2) Of the roughly 300,000 reported cases of gonorrhea each per year, 80% of those occur in minority populations or gay men, primarily in limited geographic areas (in some counties nationwide there is virtually no gonorrhea at all). I would guess that under 5% of those cases (6,000 cases) were acquired by oral to genital sex, and most of these probably were in gay men. The couple thousand remaining cases in heterosexual men probably occurred in the context of millions and millions of episodes of oral sex received by those men. In other words, the risk of infection is exceedingly low for any single exposure such as yours. On top of all that, over 90% of urethral gonorrhea in men causes obvious symptoms (pus dripping from the penis, painful urination). Absence of those symptoms within a few days of exposure, all by itself, is strong reassurance in regard to gonorrhea.

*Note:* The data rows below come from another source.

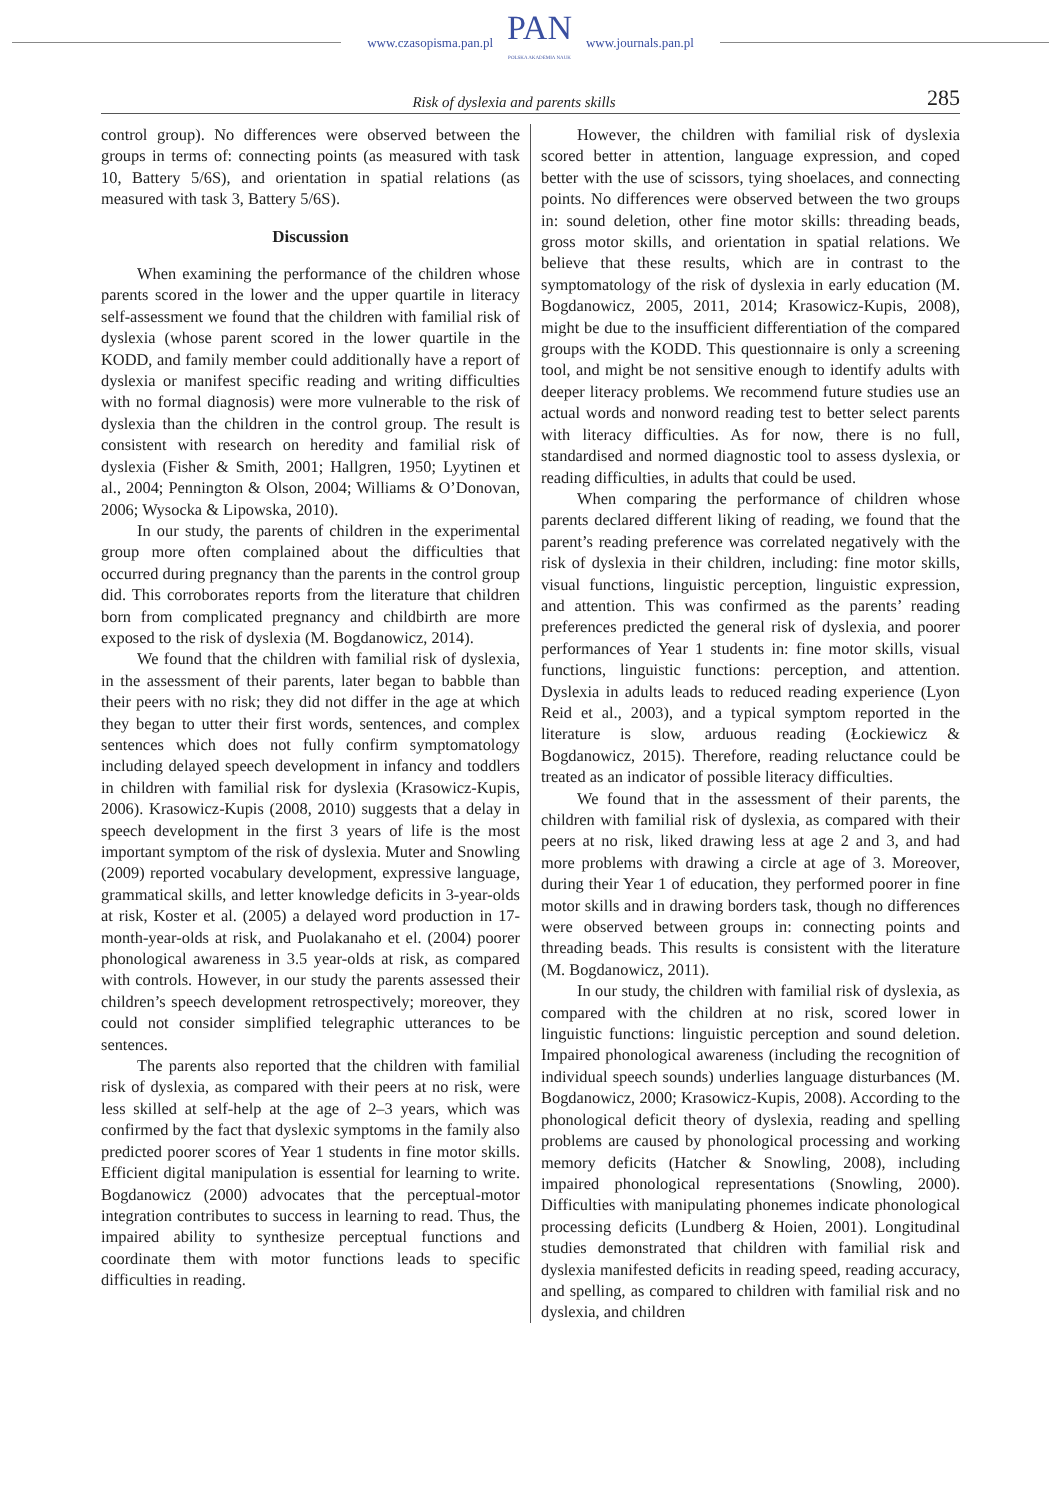www.czasopisma.pan.pl
PAN
POLSKA AKADEMIA NAUK
www.journals.pan.pl
Risk of dyslexia and parents skills 285
control group). No differences were observed between the groups in terms of: connecting points (as measured with task 10, Battery 5/6S), and orientation in spatial relations (as measured with task 3, Battery 5/6S).
Discussion
When examining the performance of the children whose parents scored in the lower and the upper quartile in literacy self-assessment we found that the children with familial risk of dyslexia (whose parent scored in the lower quartile in the KODD, and family member could additionally have a report of dyslexia or manifest specific reading and writing difficulties with no formal diagnosis) were more vulnerable to the risk of dyslexia than the children in the control group. The result is consistent with research on heredity and familial risk of dyslexia (Fisher & Smith, 2001; Hallgren, 1950; Lyytinen et al., 2004; Pennington & Olson, 2004; Williams & O’Donovan, 2006; Wysocka & Lipowska, 2010).
In our study, the parents of children in the experimental group more often complained about the difficulties that occurred during pregnancy than the parents in the control group did. This corroborates reports from the literature that children born from complicated pregnancy and childbirth are more exposed to the risk of dyslexia (M. Bogdanowicz, 2014).
We found that the children with familial risk of dyslexia, in the assessment of their parents, later began to babble than their peers with no risk; they did not differ in the age at which they began to utter their first words, sentences, and complex sentences which does not fully confirm symptomatology including delayed speech development in infancy and toddlers in children with familial risk for dyslexia (Krasowicz-Kupis, 2006). Krasowicz-Kupis (2008, 2010) suggests that a delay in speech development in the first 3 years of life is the most important symptom of the risk of dyslexia. Muter and Snowling (2009) reported vocabulary development, expressive language, grammatical skills, and letter knowledge deficits in 3-year-olds at risk, Koster et al. (2005) a delayed word production in 17-month-year-olds at risk, and Puolakanaho et el. (2004) poorer phonological awareness in 3.5 year-olds at risk, as compared with controls. However, in our study the parents assessed their children’s speech development retrospectively; moreover, they could not consider simplified telegraphic utterances to be sentences.
The parents also reported that the children with familial risk of dyslexia, as compared with their peers at no risk, were less skilled at self-help at the age of 2–3 years, which was confirmed by the fact that dyslexic symptoms in the family also predicted poorer scores of Year 1 students in fine motor skills. Efficient digital manipulation is essential for learning to write. Bogdanowicz (2000) advocates that the perceptual-motor integration contributes to success in learning to read. Thus, the impaired ability to synthesize perceptual functions and coordinate them with motor functions leads to specific difficulties in reading.
However, the children with familial risk of dyslexia scored better in attention, language expression, and coped better with the use of scissors, tying shoelaces, and connecting points. No differences were observed between the two groups in: sound deletion, other fine motor skills: threading beads, gross motor skills, and orientation in spatial relations. We believe that these results, which are in contrast to the symptomatology of the risk of dyslexia in early education (M. Bogdanowicz, 2005, 2011, 2014; Krasowicz-Kupis, 2008), might be due to the insufficient differentiation of the compared groups with the KODD. This questionnaire is only a screening tool, and might be not sensitive enough to identify adults with deeper literacy problems. We recommend future studies use an actual words and nonword reading test to better select parents with literacy difficulties. As for now, there is no full, standardised and normed diagnostic tool to assess dyslexia, or reading difficulties, in adults that could be used.
When comparing the performance of children whose parents declared different liking of reading, we found that the parent’s reading preference was correlated negatively with the risk of dyslexia in their children, including: fine motor skills, visual functions, linguistic perception, linguistic expression, and attention. This was confirmed as the parents’ reading preferences predicted the general risk of dyslexia, and poorer performances of Year 1 students in: fine motor skills, visual functions, linguistic functions: perception, and attention. Dyslexia in adults leads to reduced reading experience (Lyon Reid et al., 2003), and a typical symptom reported in the literature is slow, arduous reading (Łockiewicz & Bogdanowicz, 2015). Therefore, reading reluctance could be treated as an indicator of possible literacy difficulties.
We found that in the assessment of their parents, the children with familial risk of dyslexia, as compared with their peers at no risk, liked drawing less at age 2 and 3, and had more problems with drawing a circle at age of 3. Moreover, during their Year 1 of education, they performed poorer in fine motor skills and in drawing borders task, though no differences were observed between groups in: connecting points and threading beads. This results is consistent with the literature (M. Bogdanowicz, 2011).
In our study, the children with familial risk of dyslexia, as compared with the children at no risk, scored lower in linguistic functions: linguistic perception and sound deletion. Impaired phonological awareness (including the recognition of individual speech sounds) underlies language disturbances (M. Bogdanowicz, 2000; Krasowicz-Kupis, 2008). According to the phonological deficit theory of dyslexia, reading and spelling problems are caused by phonological processing and working memory deficits (Hatcher & Snowling, 2008), including impaired phonological representations (Snowling, 2000). Difficulties with manipulating phonemes indicate phonological processing deficits (Lundberg & Hoien, 2001). Longitudinal studies demonstrated that children with familial risk and dyslexia manifested deficits in reading speed, reading accuracy, and spelling, as compared to children with familial risk and no dyslexia, and children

3) Urination after sex is a time-honored recommendation, but nobody knows if it makes any difference in risk. My guess is not. Research has shown that gonorrhea bacteria surface is coated with "sticky" proteins that help them adhere to the types of cells that line the urethra.
I hope this has helped. And by the way, please be aware that MedHelp policy permits a maximum of 2 questions every 6 months on each of the professionally moderated forums (see Terms and Conditions), in order to prevent domination of the forums by a few users with anxiety-based questions. You're sort of on the edge, since this is your third question since last July. Your questions have not been unreasonable, but I'm going to ask you to hold off on new questions on this forum before next summer.